Open ishleenk17 opened 1 month ago
One possible option to investigate, which would not require maintaining state in the remapping code is described in https://github.com/elastic/opentelemetry-lib/pull/2#discussion_r1604370567
I can confirm that with the APM-Server ingestion path the UIs (at least the network ones) are breaking without
metricset.period
set:
One possible option to investigate, which would not require maintaining state in the remapping code is described in https://github.com/elastic/opentelemetry-lib/pull/2#discussion_r1604370567
@axw That sounds like a good idea, I will give this a shot.
@axw Looks like we can't use the StartTimestamp
approach. As per the metrics datamodel:
Delta temporality sums will work but unfortunately, we don't have any delta temporalities.
@axw maybe there is some hope and we can get some delta temporality. As per my investigation so far, the metricset.period
is required for host.network.*
metrics. In the current mappings, we don't produce this metric. I have created an issue for adding these: https://github.com/elastic/opentelemetry-lib/issues/14. As per the definition these metrics are aggregates of bytes received across ALL network interfaces since the last metric collection due to which they require collection interval for interpretation, example: host.network.ingress.bytes.

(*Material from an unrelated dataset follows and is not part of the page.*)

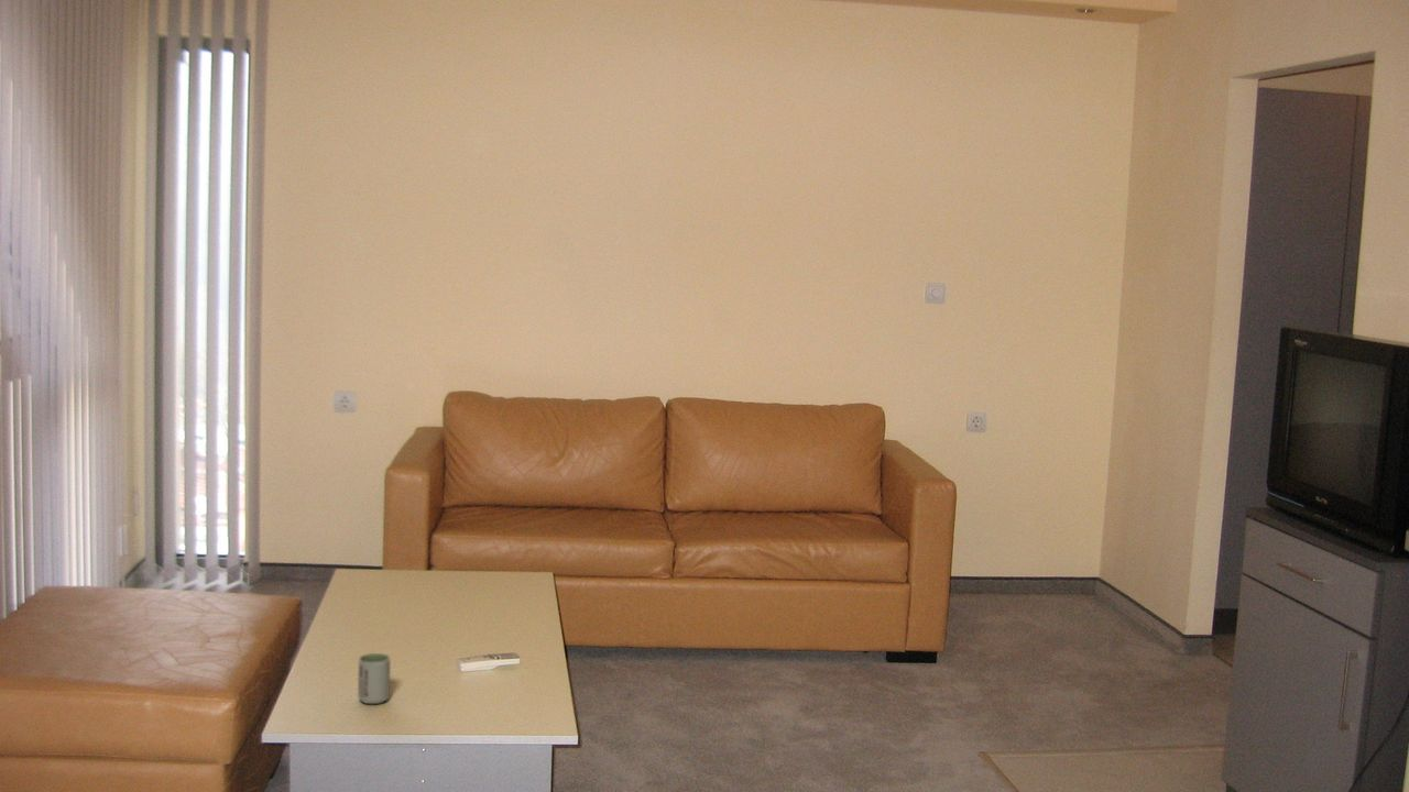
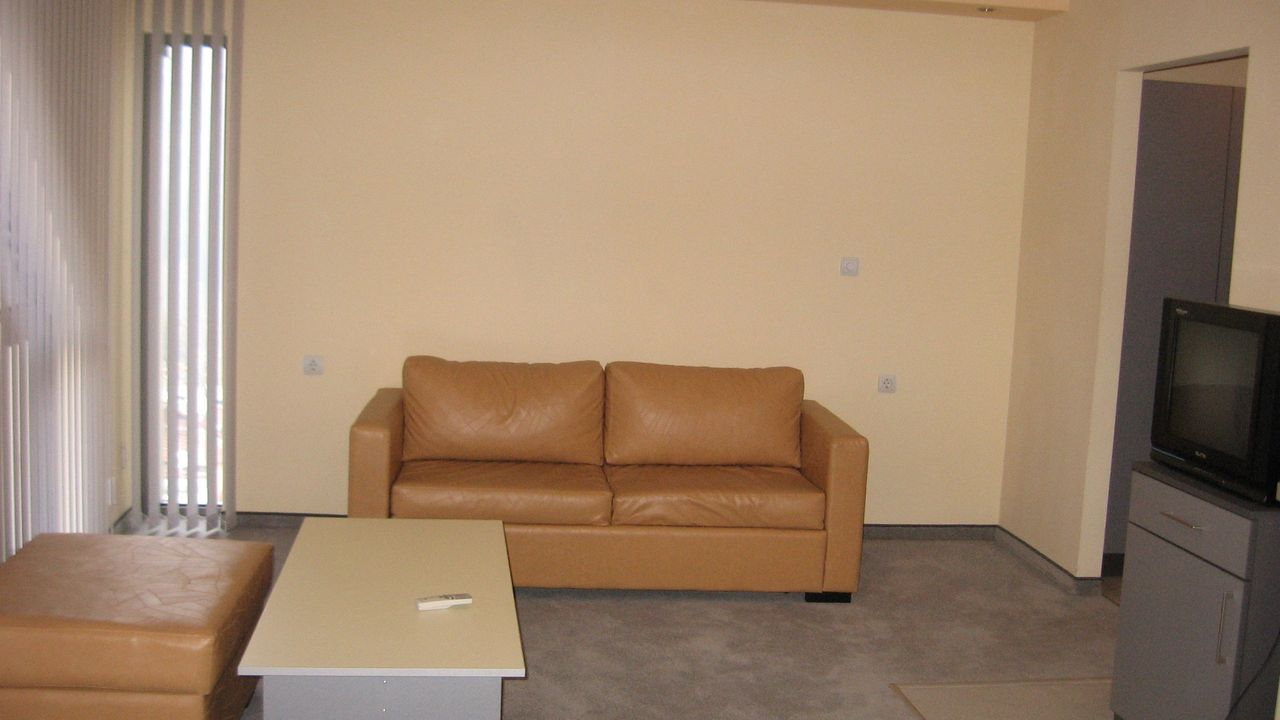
- cup [357,652,391,705]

IIUC, this means that the current approach used in system network metrics will not work as they consume cumulative + monotonic metric and produce counters. Instead, we would need to use a cumulative to delta processor in the otel-collector to convert these metrics into a delta temporality and then produce the host.network.*
metrics. Doing this will also give us the collection interval by doing Timestamp#Millis - StartTimestamp#Millis
(as suggested by @axw earlier).
CC: @tommyers-elastic @ishleenk17 (let me know if this doesn't makes sense)
It looks like, on Elastic's end, the system.network.*
metrics are expected to be a cumulative sum with monotonically increasing values, however, host.network.*
metrics are expected to be delta cumulative sums. Both of these metrics are unfortunately derived from the same OTel metrics from the network scraper which is a cumulative sum with monotonically increasing values. This poses an interesting problem since we need both temporality together. I can think of a few ways we can do this:
system.network.*
metrics.host.network.*
. The processor would aggregate all the network interfaces for the metrics produced by the network scraper in a different metric and then convert it to delta temporality which we could process.I think 2
is a better option and we can package the required OTel config in a single configuration file.
I don't love having to require any aggregation in the collector. Either it's on by default and may be a footgun for centralised collectors, or it requires opt-in and makes it harder to onboard.
If those are the only metrics where metricset.period
is used, could we make a very targeted change to the UI to handle both OTel & Metricbeat network metrics? Then we can (a) forget about setting metricset.period
, and (b) not have to do cumulative-to-delta conversion for this case.
If there are more cases that we also need to solve, then we would need a more general fix.
I don't love having to require any aggregation in the collector. Either it's on by default and may be a footgun for centralised collectors, or it requires opt-in and makes it harder to onboard.
Hmm, didn't get this point. IIUC, hostmetricsreceiver
won't be required for centralised collector but for on-edge collectors maintained by customers to monitor their hosts/nodes. We already have a bunch of non-optional metric that we require to be turned on so we would need to publish a recommended minimal config for hostmetrics to work anyway and we can add the aggregation processor their as well.
If those are the only metrics where metricset.period is used, could we make a very targeted change to the UI to handle both OTel & Metricbeat network metrics?
This would probably be the best approach given that we already have system.network.*
metrics published and the UI could just do a rate over them and sum the rates for all available network interfaces for the host. However, since the system.network.*
is a cumulative metric I am not sure if there are some other edge cases here for the UI.
Hmm, didn't get this point. IIUC, hostmetricsreceiver won't be required for centralised collector but for on-edge collectors maintained by customers to monitor their hosts/nodes.
I was thinking of the case where the receiver is at the edge, and this processor is centralised. Like in apm-server, say. So I guess that's really just an argument for not doing option (1).
Created a PoC to get the approach with a metrics transform processor to work: https://github.com/elastic/opentelemetry-lib/pull/16 (haven't validated the correctness of the final metrics yet).
The PoC uses the following processors to produce host.network.*
metrics:
processors:
metricstransform:
transforms:
- include: "^system\\.network\\.(io|packets)$$"
match_type: regexp
action: insert
new_name: host.network.$${1}
operations:
- action: aggregate_labels
label_set: [direction]
aggregation_type: sum
cumulativetodelta:
include:
metrics:
- "^host\\.network\\.(io|packets)$$"
match_type: regexp
This also allows us to set the metricset.period
based on StartTimestamp
and Timestamp
.
@lahsivjar nice. Perhaps we could:
host.network.(io|packets)
metrics that have cumulative temporality with a link to those docs, and skip remapping for them
The metricset.period was removed from the code as part of this PR. The discussion is where should this be present (in the library code or in APM/Processsor code)? Also what would be the apt way to calculate this.